Provided information section start

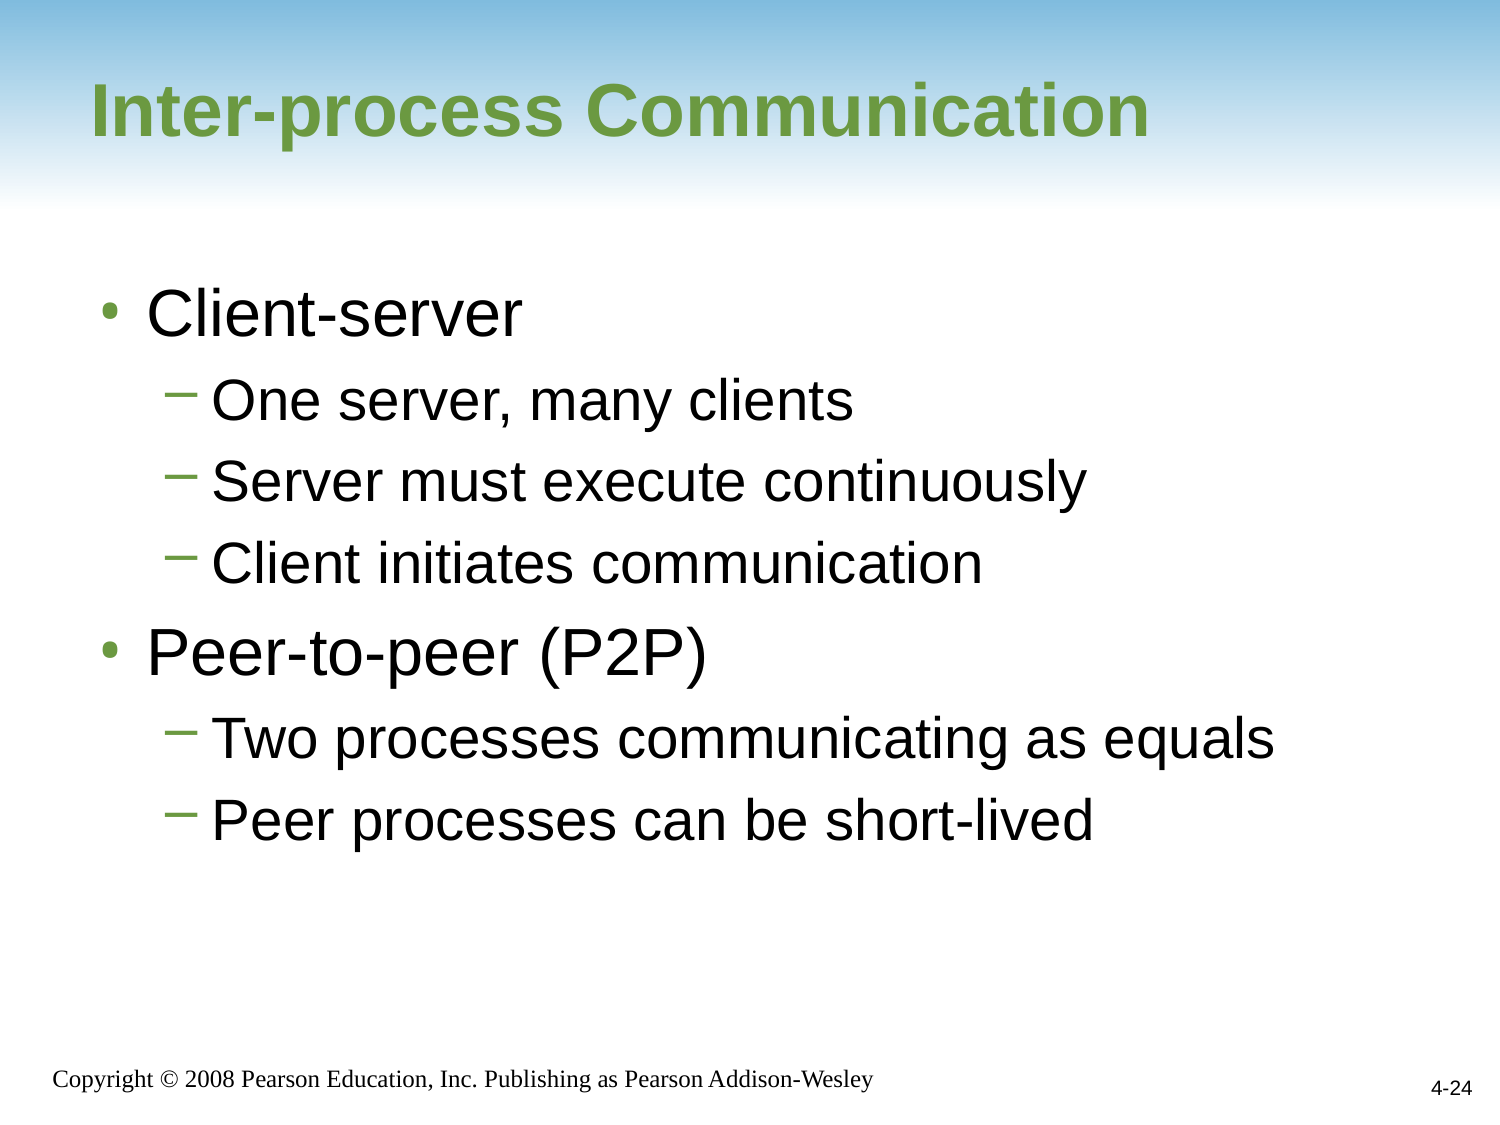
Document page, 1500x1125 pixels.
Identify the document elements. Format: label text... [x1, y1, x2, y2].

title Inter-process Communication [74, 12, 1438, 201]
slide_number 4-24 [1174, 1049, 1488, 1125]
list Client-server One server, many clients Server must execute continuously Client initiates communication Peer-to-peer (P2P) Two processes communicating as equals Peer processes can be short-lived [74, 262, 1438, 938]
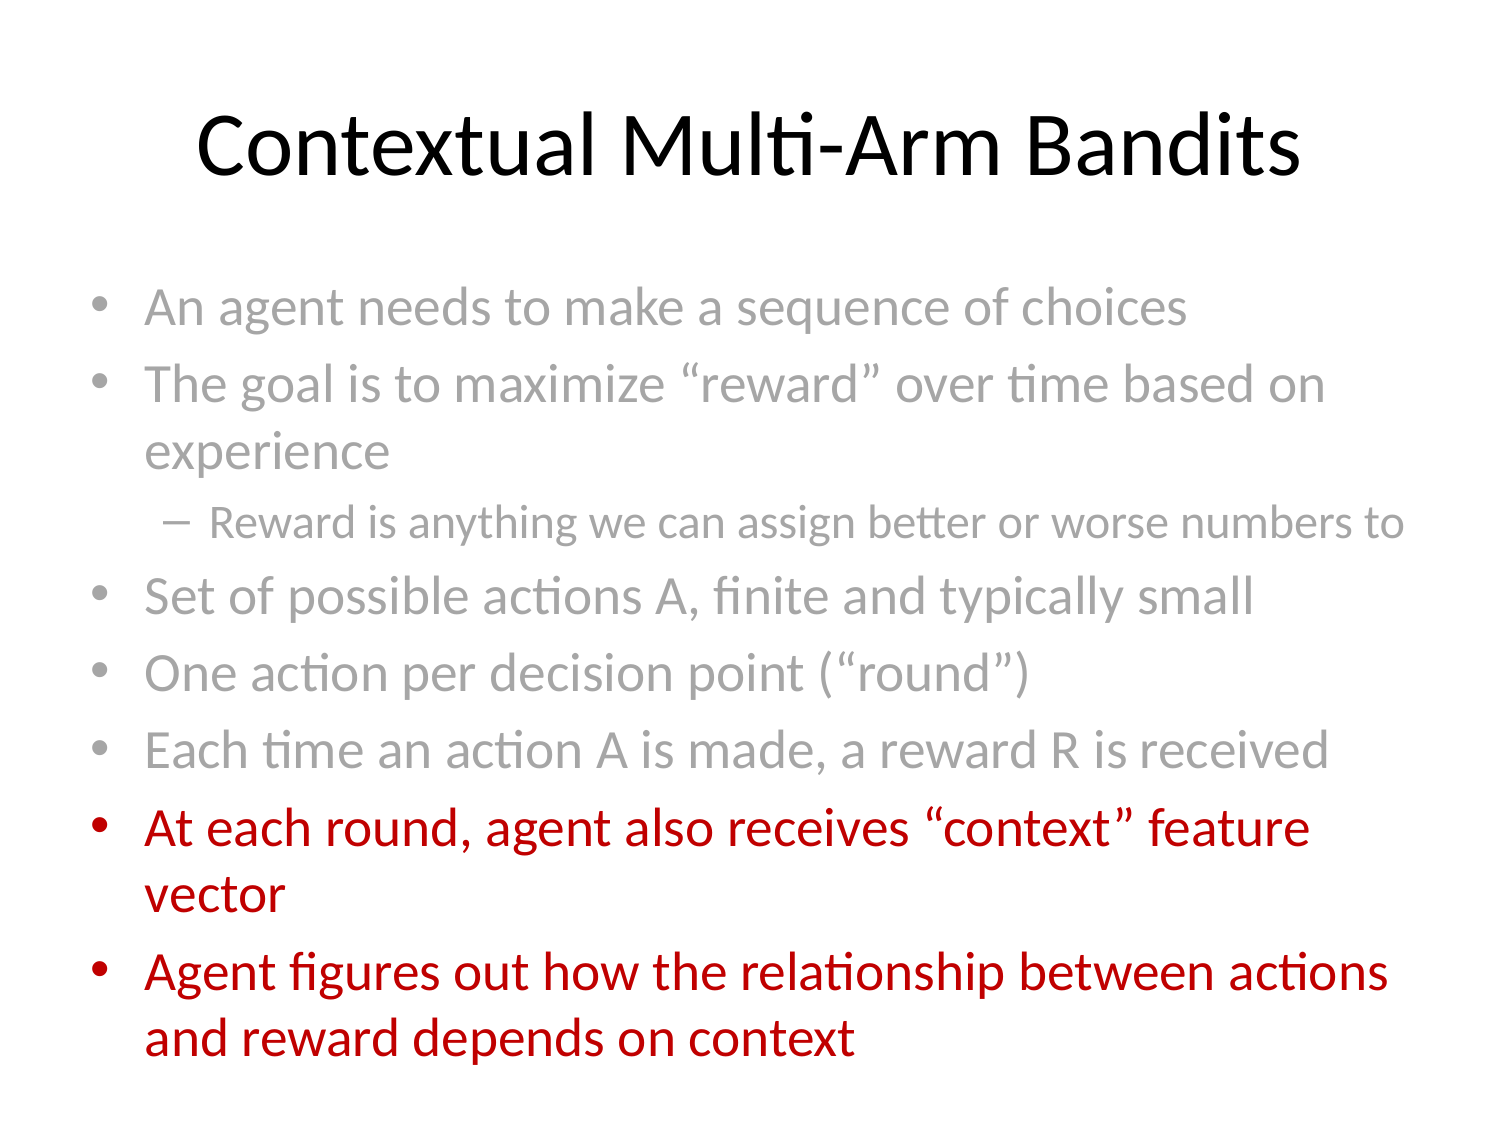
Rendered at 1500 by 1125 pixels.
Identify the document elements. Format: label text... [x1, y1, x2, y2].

Provided information section end
Provided information section start

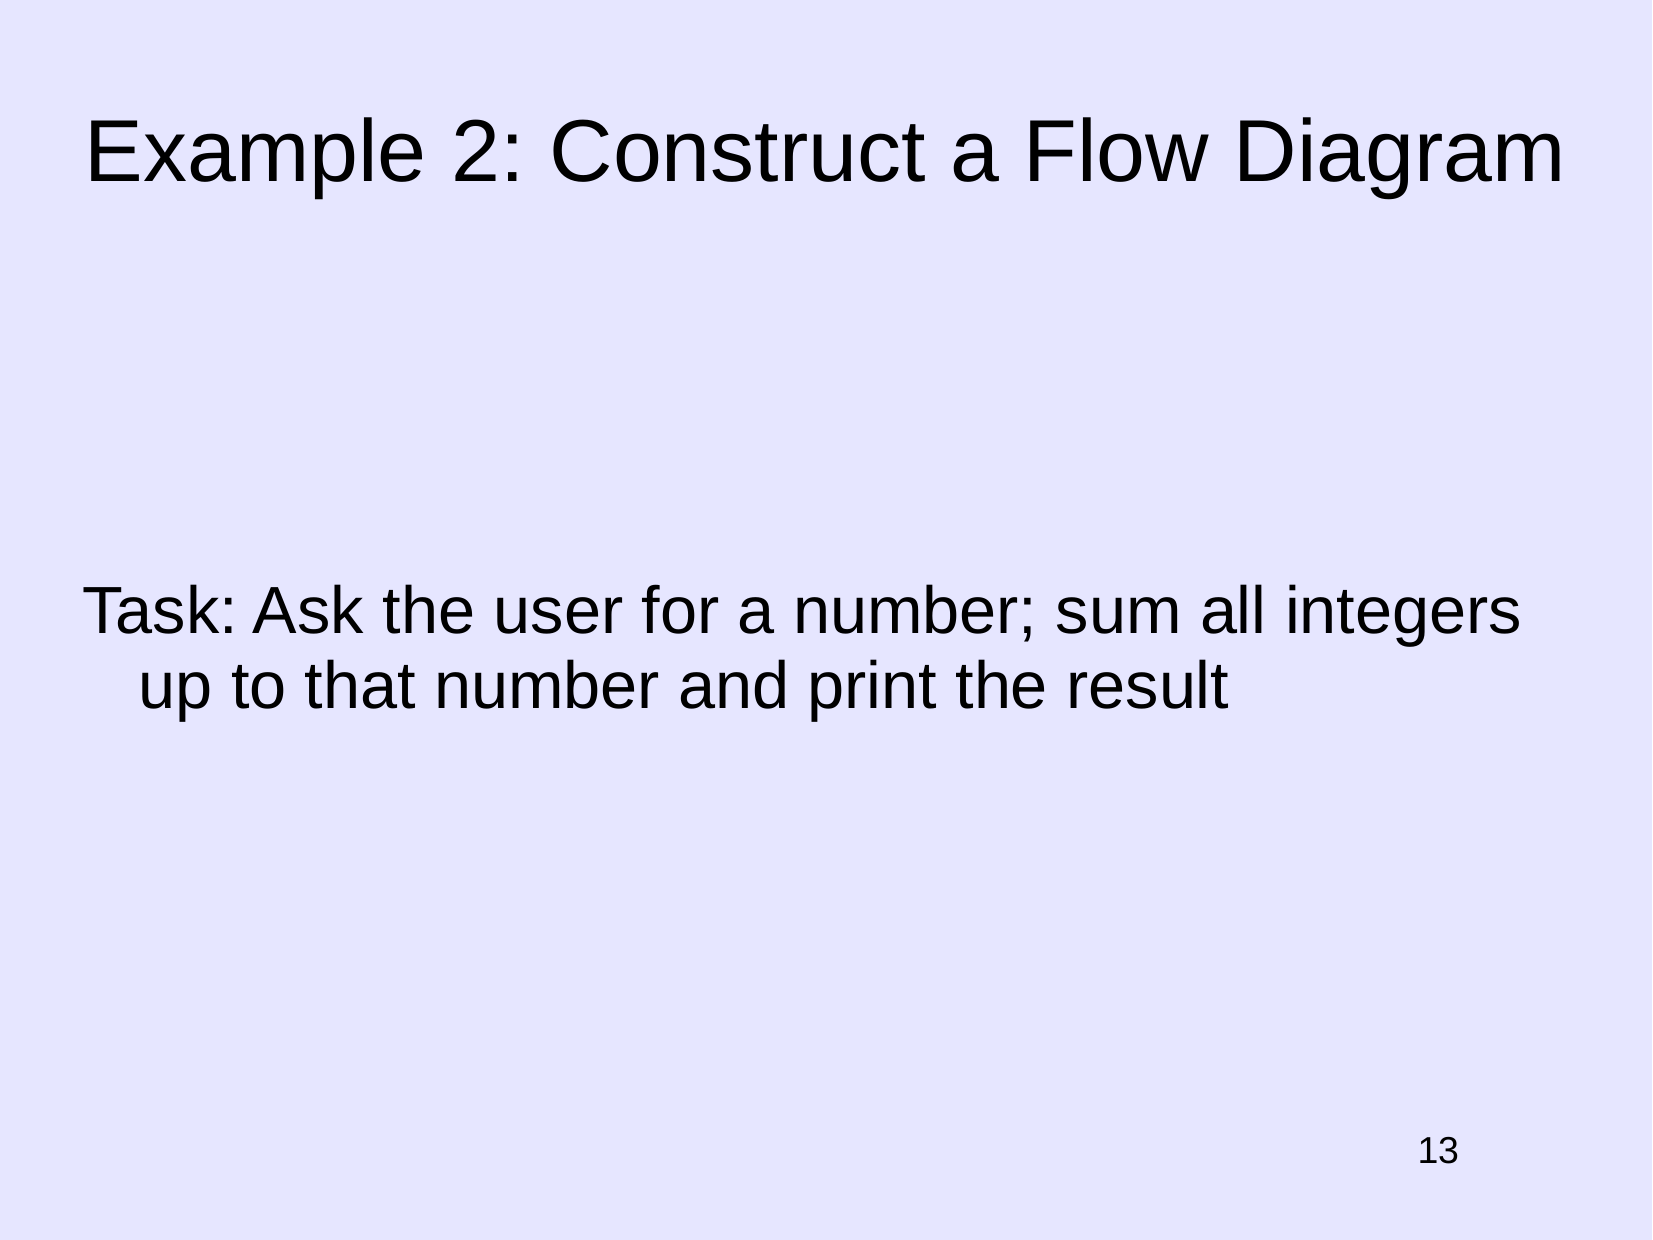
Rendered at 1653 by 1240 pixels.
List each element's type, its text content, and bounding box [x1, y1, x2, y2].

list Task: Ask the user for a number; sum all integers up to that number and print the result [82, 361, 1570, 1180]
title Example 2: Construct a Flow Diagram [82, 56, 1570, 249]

Provided information section end
Provided information section start

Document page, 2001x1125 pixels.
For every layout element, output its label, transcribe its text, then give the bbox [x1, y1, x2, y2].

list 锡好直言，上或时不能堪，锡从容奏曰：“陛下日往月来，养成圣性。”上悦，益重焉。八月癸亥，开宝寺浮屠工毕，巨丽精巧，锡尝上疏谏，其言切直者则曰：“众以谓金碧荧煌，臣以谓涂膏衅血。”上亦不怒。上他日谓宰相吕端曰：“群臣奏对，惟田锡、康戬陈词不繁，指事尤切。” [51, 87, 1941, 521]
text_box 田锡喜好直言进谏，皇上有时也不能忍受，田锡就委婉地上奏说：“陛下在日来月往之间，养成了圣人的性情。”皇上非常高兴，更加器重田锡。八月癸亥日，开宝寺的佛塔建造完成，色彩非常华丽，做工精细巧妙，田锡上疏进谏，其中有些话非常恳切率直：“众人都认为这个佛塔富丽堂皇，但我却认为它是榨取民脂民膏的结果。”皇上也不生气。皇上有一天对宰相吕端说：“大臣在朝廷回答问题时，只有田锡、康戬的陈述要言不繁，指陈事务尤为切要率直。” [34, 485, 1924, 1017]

Provided information section end

— Exercise —
Your task is to copy each line of the data above that holds "pixels".

— Your response —
Document page, 1500x1125 pixels.
Rendered at 1500 by 1125 pixels.
Rendered at 1653 by 1240 pixels.
Document page, 2001x1125 pixels.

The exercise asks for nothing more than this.